You should have fought the ticket jersey, you turned said bream lose. He was your pet, and he couldn't swim that good so you used castnet to help him back to the bank. After all it was released so there was no evidence


----------



## Wayfarer (Jun 5, 2013)

Old Dead River said:


> who said he kept all of them? I've caught 50 or 60 bass in a day but only a fraction if any went in the box.



Point well taken. My apologies. We don't keep everything we catch!!!


----------



## jerseycat9 (Jun 5, 2013)

j_seph said:


> You should have fought the ticket jersey, you turned said bream lose. He was your pet, and he couldn't swim that good so you used castnet to help him back to the bank. After all it was released so there was no evidence


 I learned early on in life with traffic tickets that its usually just easier to pay them and move on.
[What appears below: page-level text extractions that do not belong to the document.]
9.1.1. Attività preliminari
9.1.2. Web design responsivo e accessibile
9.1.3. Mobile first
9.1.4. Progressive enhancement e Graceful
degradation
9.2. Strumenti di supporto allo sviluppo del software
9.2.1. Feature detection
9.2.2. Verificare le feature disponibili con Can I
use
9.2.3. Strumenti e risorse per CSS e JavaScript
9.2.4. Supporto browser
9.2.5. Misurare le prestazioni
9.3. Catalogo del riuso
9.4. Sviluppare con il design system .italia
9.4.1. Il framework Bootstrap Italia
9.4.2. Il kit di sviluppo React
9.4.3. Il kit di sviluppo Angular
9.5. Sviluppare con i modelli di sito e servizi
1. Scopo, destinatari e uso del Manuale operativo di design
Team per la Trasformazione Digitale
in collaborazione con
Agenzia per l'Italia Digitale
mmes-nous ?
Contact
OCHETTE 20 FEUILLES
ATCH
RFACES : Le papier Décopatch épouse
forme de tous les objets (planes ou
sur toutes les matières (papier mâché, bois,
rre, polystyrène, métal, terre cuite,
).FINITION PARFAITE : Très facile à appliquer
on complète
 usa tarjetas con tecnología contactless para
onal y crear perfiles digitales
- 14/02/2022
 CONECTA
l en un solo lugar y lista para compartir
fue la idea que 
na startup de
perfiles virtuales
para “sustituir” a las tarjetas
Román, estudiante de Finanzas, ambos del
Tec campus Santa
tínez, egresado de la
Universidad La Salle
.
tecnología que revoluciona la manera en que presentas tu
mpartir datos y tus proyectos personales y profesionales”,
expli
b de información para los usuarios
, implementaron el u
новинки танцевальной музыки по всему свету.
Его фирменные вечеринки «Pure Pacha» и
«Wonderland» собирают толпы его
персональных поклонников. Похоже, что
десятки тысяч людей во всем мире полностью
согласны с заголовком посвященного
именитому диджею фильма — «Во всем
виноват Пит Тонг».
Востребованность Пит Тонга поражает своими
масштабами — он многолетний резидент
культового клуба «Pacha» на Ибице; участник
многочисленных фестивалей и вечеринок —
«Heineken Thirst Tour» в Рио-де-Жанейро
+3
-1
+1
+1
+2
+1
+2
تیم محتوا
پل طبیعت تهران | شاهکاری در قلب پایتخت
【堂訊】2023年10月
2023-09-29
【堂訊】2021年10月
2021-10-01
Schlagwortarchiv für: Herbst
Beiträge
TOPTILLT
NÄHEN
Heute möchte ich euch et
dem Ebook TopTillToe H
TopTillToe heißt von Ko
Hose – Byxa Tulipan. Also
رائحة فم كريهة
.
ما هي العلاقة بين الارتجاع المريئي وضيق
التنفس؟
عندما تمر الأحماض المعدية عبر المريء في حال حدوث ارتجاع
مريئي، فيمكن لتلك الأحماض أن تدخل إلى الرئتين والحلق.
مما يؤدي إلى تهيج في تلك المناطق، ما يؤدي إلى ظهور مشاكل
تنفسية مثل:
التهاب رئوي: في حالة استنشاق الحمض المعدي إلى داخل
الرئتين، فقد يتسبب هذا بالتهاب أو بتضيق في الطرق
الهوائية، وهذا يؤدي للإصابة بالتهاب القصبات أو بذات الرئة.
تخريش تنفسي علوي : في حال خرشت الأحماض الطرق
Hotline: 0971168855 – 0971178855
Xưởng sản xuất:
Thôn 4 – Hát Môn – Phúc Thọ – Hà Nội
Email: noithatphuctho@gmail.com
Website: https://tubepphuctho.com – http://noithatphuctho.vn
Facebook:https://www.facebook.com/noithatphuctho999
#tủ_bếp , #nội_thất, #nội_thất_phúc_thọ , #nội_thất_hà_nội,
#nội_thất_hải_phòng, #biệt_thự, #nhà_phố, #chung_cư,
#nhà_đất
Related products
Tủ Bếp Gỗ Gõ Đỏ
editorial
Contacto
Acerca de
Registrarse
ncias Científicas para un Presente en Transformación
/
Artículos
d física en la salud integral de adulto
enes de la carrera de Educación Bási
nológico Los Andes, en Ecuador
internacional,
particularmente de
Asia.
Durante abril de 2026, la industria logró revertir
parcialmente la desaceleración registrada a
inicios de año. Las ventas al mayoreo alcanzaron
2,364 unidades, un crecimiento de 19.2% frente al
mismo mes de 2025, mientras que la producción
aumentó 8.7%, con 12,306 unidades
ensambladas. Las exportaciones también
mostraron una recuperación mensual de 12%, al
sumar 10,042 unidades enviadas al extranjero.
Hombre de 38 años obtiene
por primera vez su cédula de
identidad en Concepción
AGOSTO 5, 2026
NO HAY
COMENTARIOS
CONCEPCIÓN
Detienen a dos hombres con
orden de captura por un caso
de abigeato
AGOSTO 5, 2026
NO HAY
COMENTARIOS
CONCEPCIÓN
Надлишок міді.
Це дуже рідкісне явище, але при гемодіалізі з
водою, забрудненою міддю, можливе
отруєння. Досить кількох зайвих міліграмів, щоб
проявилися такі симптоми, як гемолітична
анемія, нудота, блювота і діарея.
I fought the law an the law won was usually the case for me lol


----------



## LEON MANLEY (Jun 6, 2013)

jerseycat9 said:


> I learned early on in life with traffic tickets that its usually just easier to pay them and move on. I fought the law an the law won was usually the case for me lol



You're innocent until proven guilty, of course it'll cost you a bunch of time and money to prove your innocence.


----------



## StriperrHunterr (Jun 6, 2013)

Old Dead River said:


> if not for the stripers lake lanier would probably be in a real pickle with an invasive blueback population. they are very detrimental to fish spawning, mow down fry and such. your line sides and probably some aggressive spots which are both piscivorous species, not only fish eating but chase schools of fish in open water, help keep it in check.
> 
> if I had a small lake, on one hand bluebacks would make a great fatty forage for the largemouth, but in terms of recruitment they could really sabotage things, also for panfish populations such as crappie as well. Unless it was a female only lake, I wouldn't want bluebacks in my bass small lake/pond.
> 
> ...



I agree with you, and that's what my point was; to prevent invasive species and fish from entering ecosystems that they could decimate so the rule is that fish can't be transferred from one lake to another. It still happens due to, and I don't mean to be insulting but it's the right word, ignorance. People either assume that they can't cause enough damage with their livewell full of invasives released, or they just don't know the laws. 

Back home in NC we had a huge problem with Zebra Mussels and coon tail hydrilla. It got so bad that they put signs at each ramp telling you to check your boat for cling-ons, and would post WRC officers, DNR for GA, at the ramp to make sure people were checking for them when they retrieved their boats. They were writing warnings for failures to check, and citations for violations. 

People just don't realize the problems that can arise from non-natives. Just look at kudzu for an everyday example. Brought over from Japan as an erosion control plant and it just dominates anything it touches and is nigh impossible to eradicate without sterilizing everything.


----------



## joehughes1965 (Jun 6, 2013)

joehughes1965 said:


> X2---caught about 60 yesterday afternoon in less that two hours.  Only used 2 red worms.





Arkansas Traveler said:


> Not sure I would post I caught more than the daily legal limit!!





Dustin Pate said:


> Considering his wife fishes with him 99.9% of the time I'm pretty sure he is ok.



Dustin is correct on this.  My wife was with me as she always is.  She loves any and all kinds of fishing.  I never said "I" caught 60.


----------